• Input for this task:

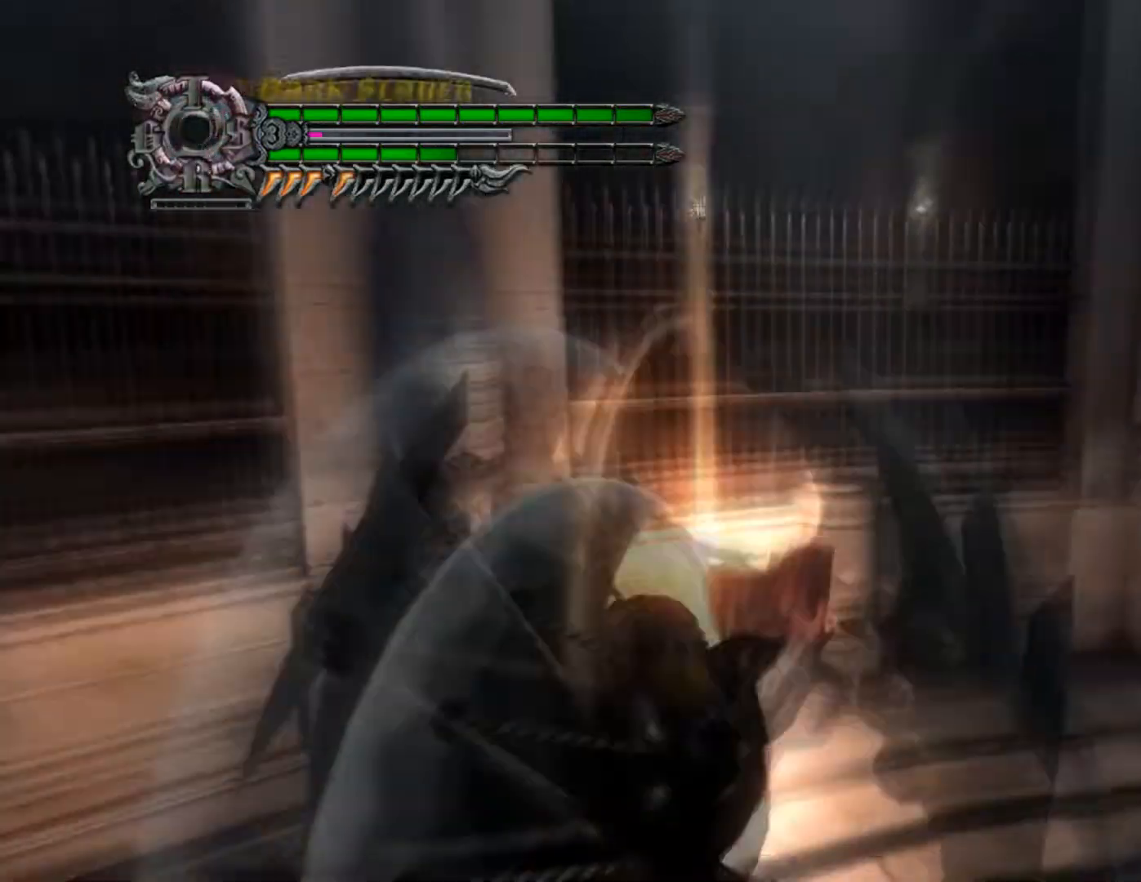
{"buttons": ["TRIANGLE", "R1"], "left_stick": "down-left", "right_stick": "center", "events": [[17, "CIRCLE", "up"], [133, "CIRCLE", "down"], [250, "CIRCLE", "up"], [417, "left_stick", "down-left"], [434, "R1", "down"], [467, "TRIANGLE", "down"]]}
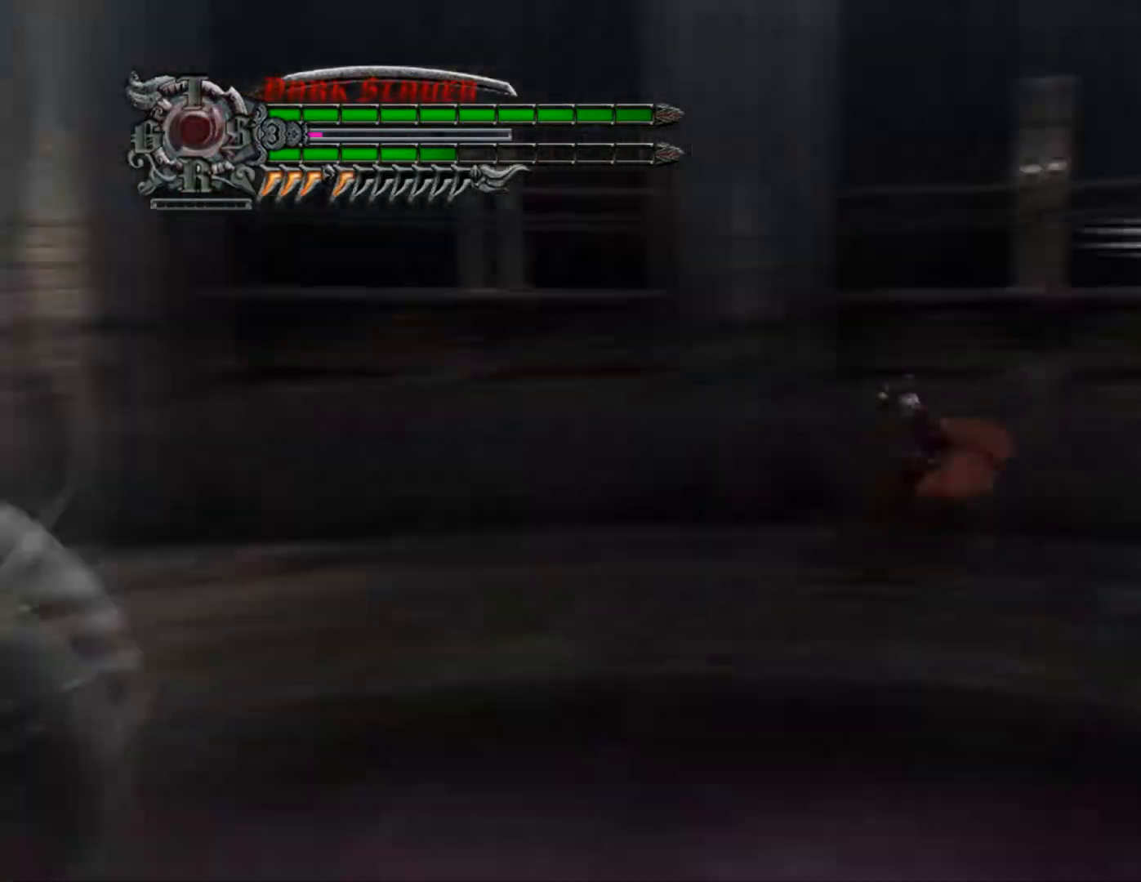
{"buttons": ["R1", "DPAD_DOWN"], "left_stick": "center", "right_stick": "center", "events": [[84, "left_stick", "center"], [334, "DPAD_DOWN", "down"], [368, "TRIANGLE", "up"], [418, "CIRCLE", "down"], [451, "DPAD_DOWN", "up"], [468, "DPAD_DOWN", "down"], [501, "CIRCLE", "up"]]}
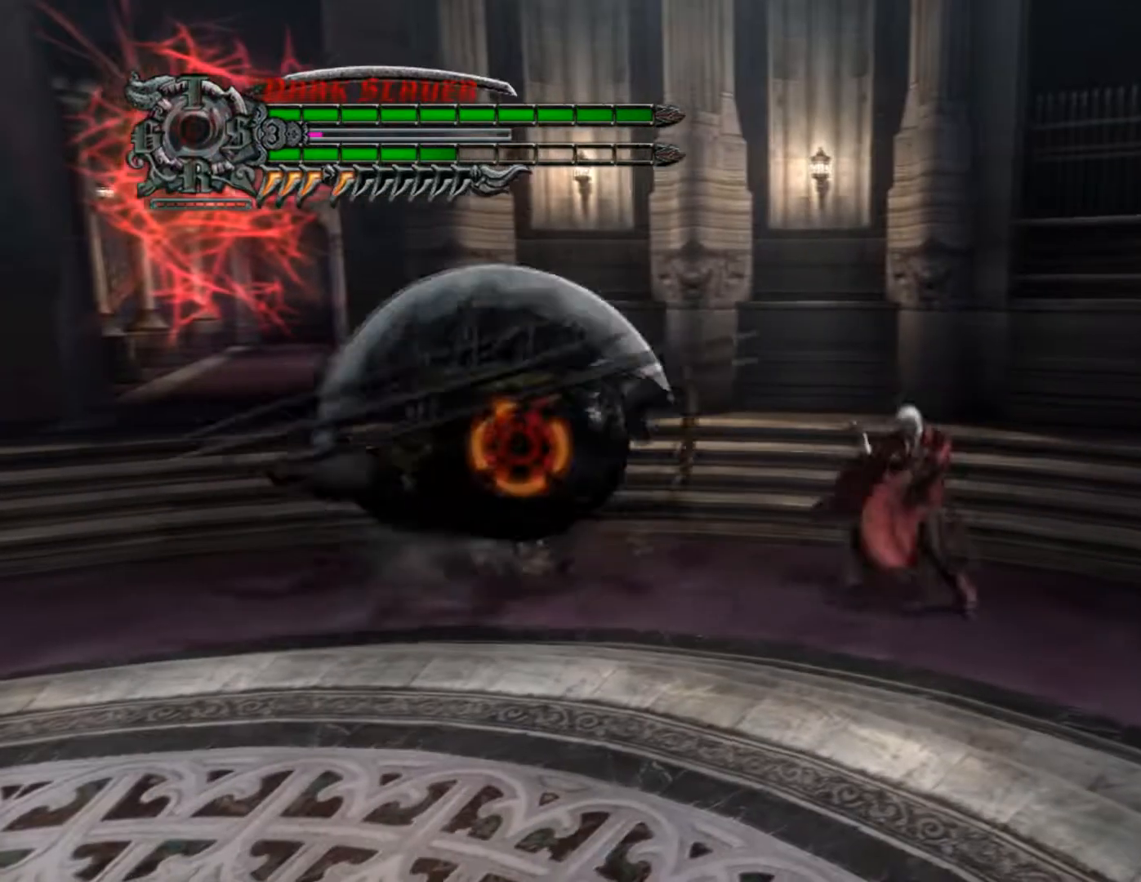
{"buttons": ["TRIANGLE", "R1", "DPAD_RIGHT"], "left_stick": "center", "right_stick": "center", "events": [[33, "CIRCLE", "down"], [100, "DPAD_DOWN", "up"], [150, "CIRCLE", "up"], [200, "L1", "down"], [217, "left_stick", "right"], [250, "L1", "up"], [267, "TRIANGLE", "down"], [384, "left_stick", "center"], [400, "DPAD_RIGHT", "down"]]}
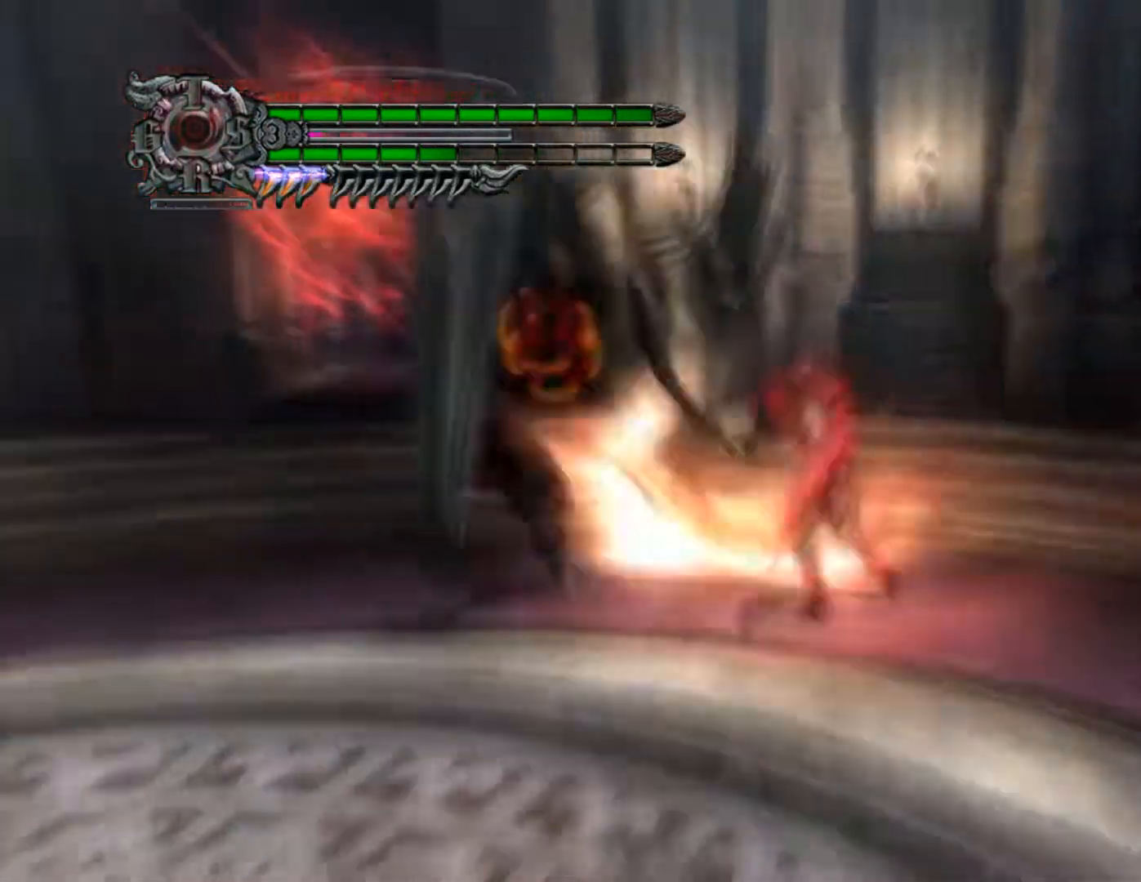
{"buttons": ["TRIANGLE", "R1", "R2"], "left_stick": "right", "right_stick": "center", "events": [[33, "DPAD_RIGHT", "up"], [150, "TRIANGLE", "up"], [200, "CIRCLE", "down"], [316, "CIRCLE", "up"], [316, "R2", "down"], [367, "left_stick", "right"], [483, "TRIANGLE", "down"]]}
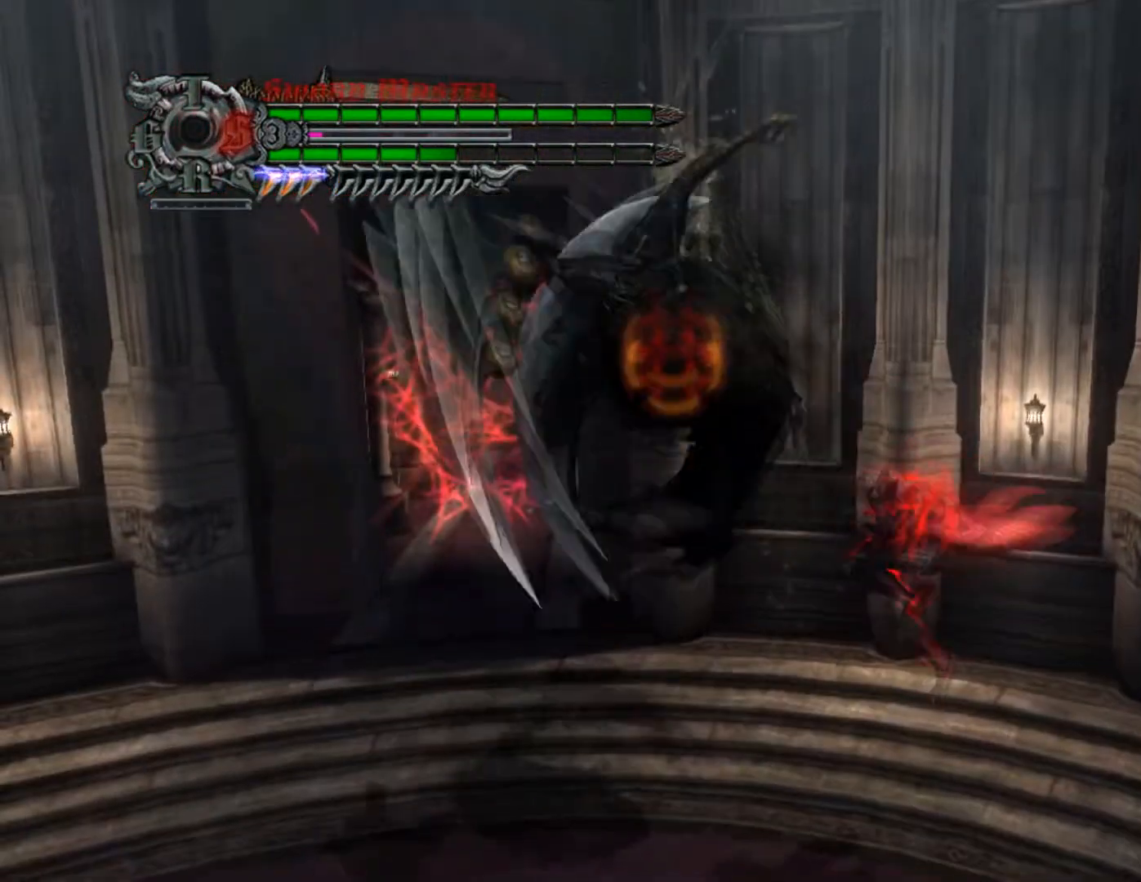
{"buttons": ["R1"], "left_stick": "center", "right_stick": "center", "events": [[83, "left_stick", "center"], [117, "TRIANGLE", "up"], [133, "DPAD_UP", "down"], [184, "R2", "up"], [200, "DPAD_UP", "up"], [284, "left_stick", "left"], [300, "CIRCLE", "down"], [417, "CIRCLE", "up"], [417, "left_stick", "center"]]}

• Task objective: Once the pictures are set aside, reproduce the records in full and exactly.

• Written solution:
{"buttons": ["TRIANGLE", "R1"], "left_stick": "down-left", "right_stick": "center", "events": [[17, "CIRCLE", "up"], [133, "CIRCLE", "down"], [250, "CIRCLE", "up"], [417, "left_stick", "down-left"], [434, "R1", "down"], [467, "TRIANGLE", "down"]]}
{"buttons": ["R1", "DPAD_DOWN"], "left_stick": "center", "right_stick": "center", "events": [[84, "left_stick", "center"], [334, "DPAD_DOWN", "down"], [368, "TRIANGLE", "up"], [418, "CIRCLE", "down"], [451, "DPAD_DOWN", "up"], [468, "DPAD_DOWN", "down"], [501, "CIRCLE", "up"]]}
{"buttons": ["TRIANGLE", "R1", "DPAD_RIGHT"], "left_stick": "center", "right_stick": "center", "events": [[33, "CIRCLE", "down"], [100, "DPAD_DOWN", "up"], [150, "CIRCLE", "up"], [200, "L1", "down"], [217, "left_stick", "right"], [250, "L1", "up"], [267, "TRIANGLE", "down"], [384, "left_stick", "center"], [400, "DPAD_RIGHT", "down"]]}
{"buttons": ["TRIANGLE", "R1", "R2"], "left_stick": "right", "right_stick": "center", "events": [[33, "DPAD_RIGHT", "up"], [150, "TRIANGLE", "up"], [200, "CIRCLE", "down"], [316, "CIRCLE", "up"], [316, "R2", "down"], [367, "left_stick", "right"], [483, "TRIANGLE", "down"]]}
{"buttons": ["R1"], "left_stick": "center", "right_stick": "center", "events": [[83, "left_stick", "center"], [117, "TRIANGLE", "up"], [133, "DPAD_UP", "down"], [184, "R2", "up"], [200, "DPAD_UP", "up"], [284, "left_stick", "left"], [300, "CIRCLE", "down"], [417, "CIRCLE", "up"], [417, "left_stick", "center"]]}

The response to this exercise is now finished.